* _Given exercise_
Rewrite the data below with "developed" swapped for "processed" everywhere it occurs, keeping everything else the same.

** BEGIN Data listing **

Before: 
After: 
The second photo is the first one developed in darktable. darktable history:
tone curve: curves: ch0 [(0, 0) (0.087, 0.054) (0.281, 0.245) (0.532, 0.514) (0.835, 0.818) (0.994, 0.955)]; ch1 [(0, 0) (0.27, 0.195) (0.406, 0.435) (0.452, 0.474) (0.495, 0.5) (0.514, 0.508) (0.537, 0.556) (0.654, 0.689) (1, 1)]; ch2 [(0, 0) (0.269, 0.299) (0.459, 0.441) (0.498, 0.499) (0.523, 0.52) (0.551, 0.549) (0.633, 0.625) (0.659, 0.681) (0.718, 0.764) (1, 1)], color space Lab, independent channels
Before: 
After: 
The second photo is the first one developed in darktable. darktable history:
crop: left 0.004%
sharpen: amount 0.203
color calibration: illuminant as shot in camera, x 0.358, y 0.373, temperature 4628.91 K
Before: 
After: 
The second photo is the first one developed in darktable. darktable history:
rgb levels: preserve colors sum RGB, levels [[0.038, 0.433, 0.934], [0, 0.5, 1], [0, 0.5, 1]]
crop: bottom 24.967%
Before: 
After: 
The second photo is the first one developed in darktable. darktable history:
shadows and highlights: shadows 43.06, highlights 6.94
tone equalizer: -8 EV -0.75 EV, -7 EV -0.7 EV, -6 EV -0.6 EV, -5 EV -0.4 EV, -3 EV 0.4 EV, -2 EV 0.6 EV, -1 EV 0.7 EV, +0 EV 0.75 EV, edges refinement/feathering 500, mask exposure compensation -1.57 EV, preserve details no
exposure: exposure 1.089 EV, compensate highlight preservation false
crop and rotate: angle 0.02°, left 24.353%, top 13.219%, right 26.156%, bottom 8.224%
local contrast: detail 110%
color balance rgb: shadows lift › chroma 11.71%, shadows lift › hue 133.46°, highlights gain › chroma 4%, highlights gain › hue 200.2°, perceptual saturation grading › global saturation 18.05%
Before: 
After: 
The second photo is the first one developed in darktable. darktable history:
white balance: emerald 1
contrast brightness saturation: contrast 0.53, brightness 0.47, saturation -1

** END Data listing **

* _Task answer_
Before: 
After: 
The second photo is the first one processed in darktable. darktable history:
tone curve: curves: ch0 [(0, 0) (0.087, 0.054) (0.281, 0.245) (0.532, 0.514) (0.835, 0.818) (0.994, 0.955)]; ch1 [(0, 0) (0.27, 0.195) (0.406, 0.435) (0.452, 0.474) (0.495, 0.5) (0.514, 0.508) (0.537, 0.556) (0.654, 0.689) (1, 1)]; ch2 [(0, 0) (0.269, 0.299) (0.459, 0.441) (0.498, 0.499) (0.523, 0.52) (0.551, 0.549) (0.633, 0.625) (0.659, 0.681) (0.718, 0.764) (1, 1)], color space Lab, independent channels
Before: 
After: 
The second photo is the first one processed in darktable. darktable history:
crop: left 0.004%
sharpen: amount 0.203
color calibration: illuminant as shot in camera, x 0.358, y 0.373, temperature 4628.91 K
Before: 
After: 
The second photo is the first one processed in darktable. darktable history:
rgb levels: preserve colors sum RGB, levels [[0.038, 0.433, 0.934], [0, 0.5, 1], [0, 0.5, 1]]
crop: bottom 24.967%
Before: 
After: 
The second photo is the first one processed in darktable. darktable history:
shadows and highlights: shadows 43.06, highlights 6.94
tone equalizer: -8 EV -0.75 EV, -7 EV -0.7 EV, -6 EV -0.6 EV, -5 EV -0.4 EV, -3 EV 0.4 EV, -2 EV 0.6 EV, -1 EV 0.7 EV, +0 EV 0.75 EV, edges refinement/feathering 500, mask exposure compensation -1.57 EV, preserve details no
exposure: exposure 1.089 EV, compensate highlight preservation false
crop and rotate: angle 0.02°, left 24.353%, top 13.219%, right 26.156%, bottom 8.224%
local contrast: detail 110%
color balance rgb: shadows lift › chroma 11.71%, shadows lift › hue 133.46°, highlights gain › chroma 4%, highlights gain › hue 200.2°, perceptual saturation grading › global saturation 18.05%
Before: 
After: 
The second photo is the first one processed in darktable. darktable history:
white balance: emerald 1
contrast brightness saturation: contrast 0.53, brightness 0.47, saturation -1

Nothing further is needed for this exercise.